» Reading text
Was Aliyev intended to gain political profit from his bellicose remarks? It could be possible, taking into consideration the fact that parliamentary elections took place in the country on November 7. Armed clashes in the area of the Karabakh conflict occur on a regular basis during the recent six months, and the conflict seems to escalate. In addition, Azerbaijan has been involved in arms deal lately, purchasing arms from foreign countries. For the time being, officials of either Armenia or Nagorno Karabakh have not showed any reactions to Aliyev's remarks. Armenia has its own vision about the history of the region. There are officials in the Armenian administration who believe that Azerbaijan is the territory of Armenia, which was taken away from the country by Arab, Persian and Turkish conquerors. Such an interpretation is obviously an exaggeration. Aliyev went too far as well. The Armenian state was founded over 2,000 years ago and took the vast territory from the Caspian to the Mediterranean Sea during the peak of its power. Armenia was the first state in the world to have recognized Christianity. Therefore, it is incorrect (to say the least) to consider the Armenian land as the land of Azerbaijan.
The recent statement from the Azeri president is another fact to prove how complicated the conflict between Azerbaijan and Armenia is. Too much blood has been shed during many centuries of the conflict between the two nations. The massacre of Armenians in Sumgait in 1988, the expulsion of Armenians from Baku, the subsequent expulsion of Azerbaijanis from Armenia and the war in Karabakh during the 1990s that ended with the defeat of Azerbaijan's army - all that is still fresh in memory. It goes without saying that the Azeri army is technologically more powerful than it was in 1994. The Armenian army was not born yesterday either. Baku needs to bear in mind the fact that neither Brussels nor Washington will support Azerbaijan, as it happened with Georgia in 2008. The Armenian lobby in the West will be stronger than the influence of Azeri energy carriers. The Nagorno Karabakh conflict is like the conflict in the Middle East, which seems to last forever. Bellicose statements shatter all hopes for peaceful regulation of the conflict. Armenia may take efforts to prove that Azerbaijan is a militarist state that nurtures another genocide against the country. Armenia is one of the few countries where Russia has its army bases. Like it happened with South Ossetia, Russia will not be able to sit on its hands in case of a military attack against its ally.

» Task objective
Answer these questions from the text on the Karabakh conflict:
(a) On what date did parliamentary elections take place in Azerbaijan?
(b) Which state does the text call the first in the world to have recognized Christianity?
(c) In what year did the massacre of Armenians in Sumgait occur?

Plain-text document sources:
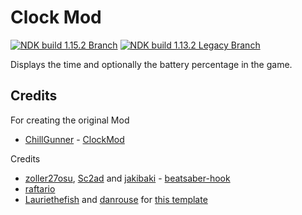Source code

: # Clock Mod
[![NDK build 1.15.2 Branch](https://github.com/EnderdracheLP/ClockMod/actions/workflows/buildMod.yml/badge.svg?branch=1.15.0)](https://github.com/EnderdracheLP/ClockMod/actions/workflows/buildMod.yml)
[![NDK build 1.13.2 Legacy Branch](https://github.com/EnderdracheLP/ClockMod/actions/workflows/buildMod-Legacy.yml/badge.svg?branch=1.13.2)](https://github.com/EnderdracheLP/ClockMod/actions/workflows/buildMod-Legacy.yml)

Displays the time and optionally the battery percentage in the game.

## Credits

For creating the original Mod
* [ChillGunner](https://github.com/ChillGunner) - [ClockMod](https://github.com/ChillGunner/ClockMod)

Credits

* [zoller27osu](https://github.com/zoller27osu), [Sc2ad](https://github.com/Sc2ad) and [jakibaki](https://github.com/jakibaki) - [beatsaber-hook](https://github.com/sc2ad/beatsaber-hook)
* [raftario](https://github.com/raftario) 
* [Lauriethefish](https://github.com/Lauriethefish) and [danrouse](https://github.com/danrouse) for [this template](https://github.com/Lauriethefish/quest-mod-template)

» Exercise answer
(a) November 7
(b) Armenia
(c) 1988